#### Given records
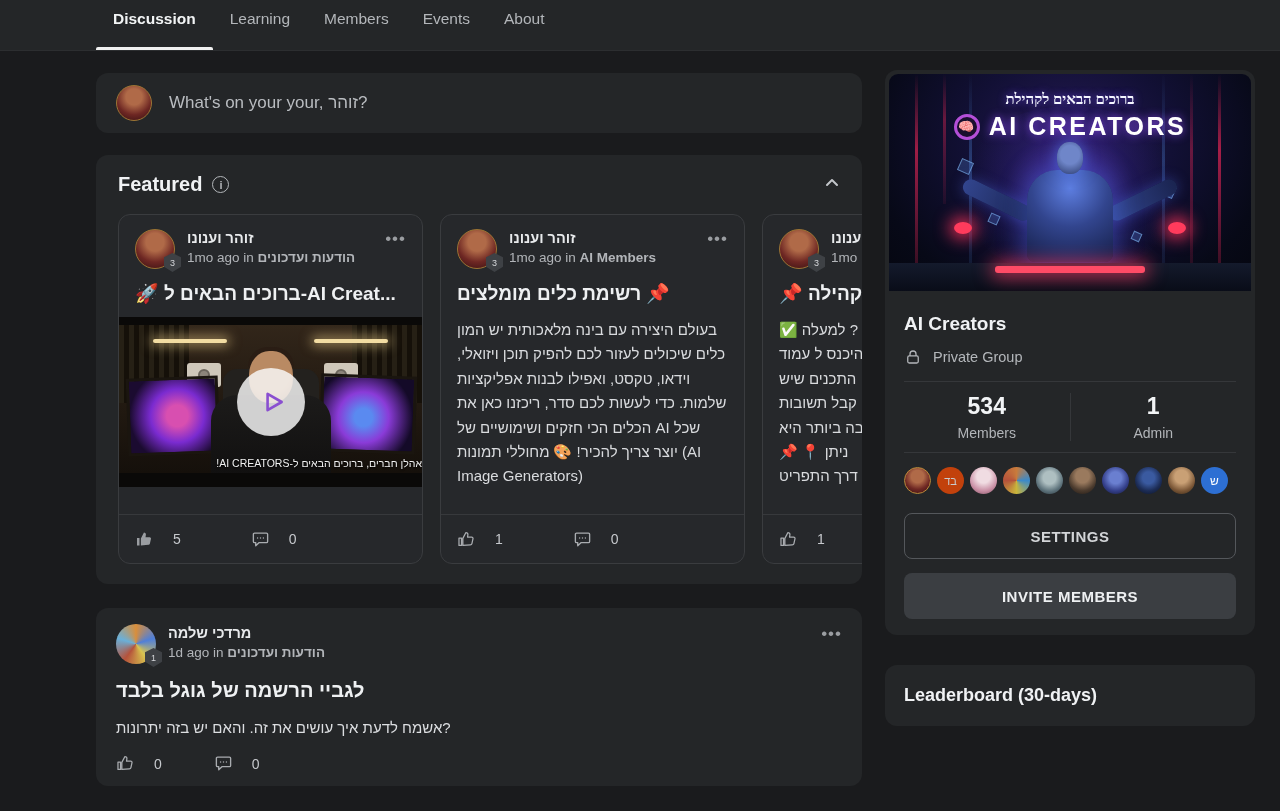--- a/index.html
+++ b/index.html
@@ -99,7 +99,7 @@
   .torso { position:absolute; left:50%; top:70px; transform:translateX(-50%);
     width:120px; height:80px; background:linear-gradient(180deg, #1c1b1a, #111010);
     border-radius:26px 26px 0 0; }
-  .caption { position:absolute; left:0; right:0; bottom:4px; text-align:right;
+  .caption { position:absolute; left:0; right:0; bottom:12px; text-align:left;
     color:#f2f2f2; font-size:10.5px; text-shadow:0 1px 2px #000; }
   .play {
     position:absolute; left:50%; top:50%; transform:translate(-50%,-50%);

#### Problem to work on
Restate every line above word for word. Do not carry over the images.

#### Your solution
--- a/index.html
+++ b/index.html
@@ -99,7 +99,7 @@
   .torso { position:absolute; left:50%; top:70px; transform:translateX(-50%);
     width:120px; height:80px; background:linear-gradient(180deg, #1c1b1a, #111010);
     border-radius:26px 26px 0 0; }
-  .caption { position:absolute; left:0; right:0; bottom:4px; text-align:right;
+  .caption { position:absolute; left:0; right:0; bottom:12px; text-align:left;
     color:#f2f2f2; font-size:10.5px; text-shadow:0 1px 2px #000; }
   .play {
     position:absolute; left:50%; top:50%; transform:translate(-50%,-50%);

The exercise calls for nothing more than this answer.